This post was originally published here by (ISC)² Management.

Whilst figures differ depending on which report you read, Gartner estimates the average time between a breach and detection to be about 285 days. By this time, an attacker has long gone. With all the security products in an enterprise network today, why is this still so long?

One reason maybe because threat detection is a big data problem. Particularly for network traffic based solutions. A handful of probes, or mirror ports, across a high-speed enterprise network and you could be capturing Terabytes of network packets a day. This then needs to be correlated to your SIEM. This all poses several problems. One, this data needs to be stored, potentially for a long time if you obliged to collect data for legal interception. But storage is relatively in-expensive in the larger scheme of things. Two, and more importantly, this data needs to be retrieved. How long does it take an analyst to sort through several months of PCAP to trace an intruder, even when the data is indexed. And three, SIEM data and packet capture data are unstructured, meaning they must be searched separately, or correlated before they can be cross-referenced.

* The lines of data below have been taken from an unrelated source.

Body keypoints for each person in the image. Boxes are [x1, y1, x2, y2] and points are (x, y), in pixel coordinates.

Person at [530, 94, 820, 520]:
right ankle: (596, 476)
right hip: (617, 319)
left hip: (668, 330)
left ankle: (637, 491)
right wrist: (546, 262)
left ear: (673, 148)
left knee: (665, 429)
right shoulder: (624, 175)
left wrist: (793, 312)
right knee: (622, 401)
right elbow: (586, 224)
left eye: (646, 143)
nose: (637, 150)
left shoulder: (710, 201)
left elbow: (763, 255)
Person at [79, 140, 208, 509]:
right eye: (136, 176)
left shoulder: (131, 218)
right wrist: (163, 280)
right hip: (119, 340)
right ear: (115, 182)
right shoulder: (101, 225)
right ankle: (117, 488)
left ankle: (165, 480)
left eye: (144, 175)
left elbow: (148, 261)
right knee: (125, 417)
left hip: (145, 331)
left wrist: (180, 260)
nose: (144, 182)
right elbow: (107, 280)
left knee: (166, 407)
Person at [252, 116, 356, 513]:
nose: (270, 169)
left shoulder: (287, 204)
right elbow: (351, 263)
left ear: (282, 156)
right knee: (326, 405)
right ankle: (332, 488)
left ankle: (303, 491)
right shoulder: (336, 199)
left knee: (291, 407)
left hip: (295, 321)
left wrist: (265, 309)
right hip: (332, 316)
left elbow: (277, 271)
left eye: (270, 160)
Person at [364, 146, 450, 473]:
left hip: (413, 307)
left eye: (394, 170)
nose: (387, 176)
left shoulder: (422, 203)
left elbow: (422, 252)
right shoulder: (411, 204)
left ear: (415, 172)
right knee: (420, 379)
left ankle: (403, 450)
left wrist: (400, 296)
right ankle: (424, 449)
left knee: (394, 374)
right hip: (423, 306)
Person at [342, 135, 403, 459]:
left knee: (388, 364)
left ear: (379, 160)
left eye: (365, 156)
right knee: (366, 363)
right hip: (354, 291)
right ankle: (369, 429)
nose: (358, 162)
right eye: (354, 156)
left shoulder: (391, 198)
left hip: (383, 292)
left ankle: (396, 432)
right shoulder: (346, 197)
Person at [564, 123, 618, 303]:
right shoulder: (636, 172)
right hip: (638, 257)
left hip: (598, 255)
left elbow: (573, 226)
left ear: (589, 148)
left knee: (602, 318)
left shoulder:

The Cyber Security & Networking Research Group at Anglia Ruskin University are researching ways to tackle the big data challenges in threat detection. Our talk will present BotProbe. BotProbe started as a Ph.D/ project to improve the efficiency in capturing network traffic pertaining to botnet communications. Part of this addressed by the application of IPFIX. IPFIX is the ratified standard for flow export. IPFIX was designed to overcome the known drawbacks of network management based NetFlow for use in security processes such as threat detection. Through analysis of 20 million botnet flows we were able to create a template to capture the primary layer 3 to layer 7 fields in a packet pertaining to botnet communications. Our template realises a 97% reduction in traffic volumes over traditional packet capture. Furthermore, IPFIX is structured; meaning it can be indexed for easy retrieval, leading to a direct decrease in analysis time.

Our talk will focus on the BotProbe case study. However, our capture techniques don’t stop with botnet traffic. To date, we have applied adaptive data capture to malicious HTTP, SPAM, IoT device communication and Industrial Control Systems inter-device communications. Our talk will explain two direct benefits from such these levels of data reduction in threat detection. First, that it is now economical to capture and store network traffic data for pre-attack forensics. Secondly, with a reduced volume of data it becomes possible to apply machine-learning techniques to support SOC analysts in detection of suspicious behaviour within a network.